| Records provided |
'''
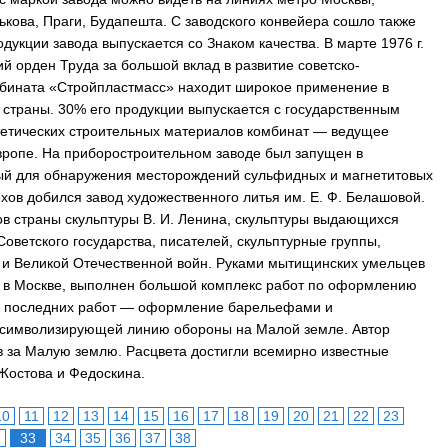
рькова, Праги, Будапешта. С заводского конвейера сошло также
дукции завода выпускается со Знаком качества. В марте 1976 г.
ий орден Труда за большой вклад в развитие советско-
мбината «Стройпластмасс» находит широкое применение в
 страны. 30% его продукции выпускается с государственным
нтетических строительных материалов комбинат — ведущее
вропе. На приборостроительном заводе был запущен в
ный для обнаружения месторождений сульфидных и магнетитовых
ехов добился завод художественного литья им. Е. Ф. Белашовой.
ов страны скульптуры В. И. Ленина, скульптуры выдающихся
оветского государства, писателей, скульптурные группы,
 и Великой Отечественной войн. Руками мытищинских умельцев
 в Москве, выполнен большой комплекс работ по оформлению
из последних работ — оформление барельефами и
символизирующей линию обороны на Малой земле. Автор
в за Малую землю. Расцвета достигли всемирно известные
остова и Федоскина.
10
11
12
13
14
15
16
17
18
19
20
21
22
23
2
33
34
35
36
37
38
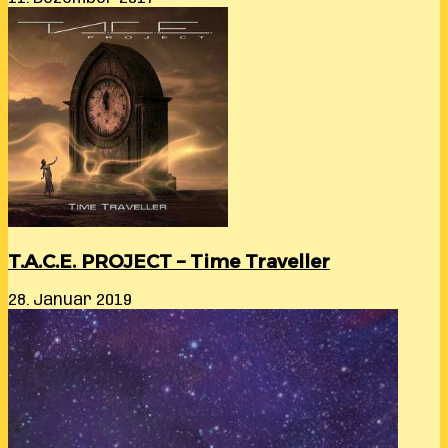
T.A.C.E. PROJECT – Time Traveller
28. Januar 2019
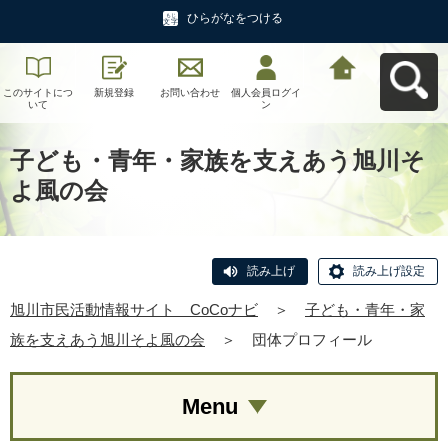
ひらがなをつける
このサイトにつ
新規登録
お問い合わせ
個人会員ログイ
旭川市民活動情
いて
ン
報サイト CoCo
ナビへ戻る
子ども・青年・家族を支えあう旭川そ
よ風の会
読み上げ
読み上げ設定
旭川市民活動情報サイト CoCoナビ
＞
子ども・青年・家
族を支えあう旭川そよ風の会
＞
団体プロフィール
Menu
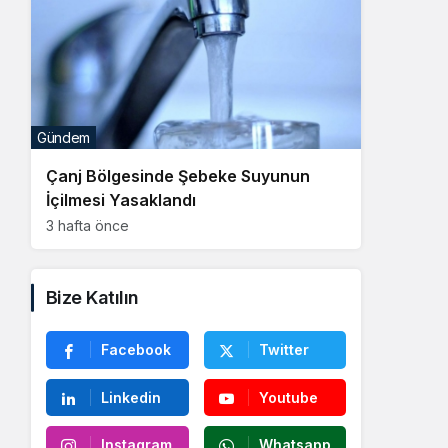
Gündem
Çanj Bölgesinde Şebeke Suyunun
İçilmesi Yasaklandı
3 hafta önce
Bize Katılın
Facebook
Twitter
Linkedin
Youtube
Instagram
Whatsapp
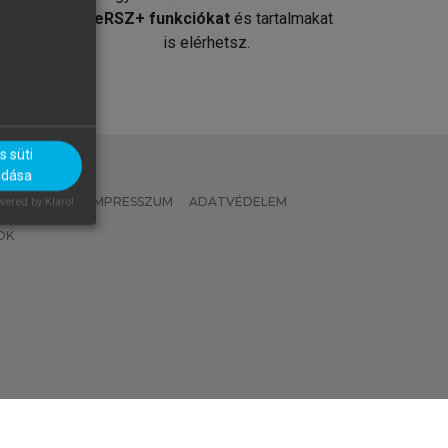
át
MeRSZ+ funkciókat
és tartalmakat
is elérhetsz.
 süti
adása
 IRÁNYELVEK
IMPRESSZUM
ADATVÉDELEM
ered by Klaro!
OK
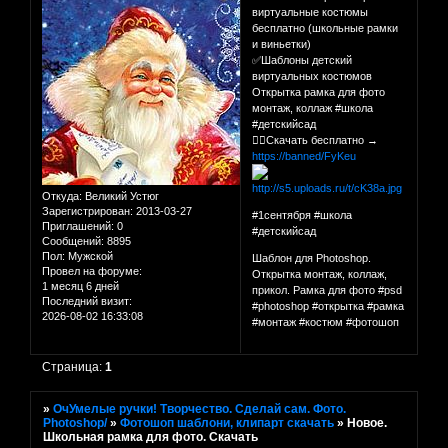
виртуальные костюмы
бесплатно (школьные рамки
и виньетки)
✅Шаблоны детский
виртуальных костюмов
Открытка рамка для фото
монтаж, коллаж #школа
#детскийсад
👉🏻Скачать бесплатно →
https://banned/FyKeu
Откуда:
Великий Устюг
Зарегистрирован
: 2013-03-27
#1сентября #школа
Приглашений:
0
#детскийсад
Сообщений:
8895
Пол:
Мужской
Шаблон для Photoshop.
Провел на форуме:
Открытка монтаж, коллаж,
1 месяц 6 дней
прикол. Рамка для фото #psd
Последний визит:
#photoshop #открытка #рамка
2026-08-02 16:33:08
#монтаж #костюм #фотошоп
Страница:
1
»
ОчУмелые ручки! Творчество. Сделай сам. Фото.
Photoshop/
»
Фотошоп шаблони, клипарт скачать
»
Новое.
Школьная рамка для фото. Скачать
'''
| Request |
Transcribe the text unchanged, starting at the line that contains "виртуальные костюмы" and ending at the last line of the items, with both ends included.

| Result below |
виртуальные костюмы
бесплатно (школьные рамки
и виньетки)
✅Шаблоны детский
виртуальных костюмов
Открытка рамка для фото
монтаж, коллаж #школа
#детскийсад
👉🏻Скачать бесплатно →
https://banned/FyKeu
Откуда:
Великий Устюг
Зарегистрирован
: 2013-03-27
#1сентября #школа
Приглашений:
0
#детскийсад
Сообщений:
8895
Пол:
Мужской
Шаблон для Photoshop.
Провел на форуме:
Открытка монтаж, коллаж,
1 месяц 6 дней
прикол. Рамка для фото #psd
Последний визит:
#photoshop #открытка #рамка
2026-08-02 16:33:08
#монтаж #костюм #фотошоп
Страница:
1
»
ОчУмелые ручки! Творчество. Сделай сам. Фото.
Photoshop/
»
Фотошоп шаблони, клипарт скачать
»
Новое.
Школьная рамка для фото. Скачать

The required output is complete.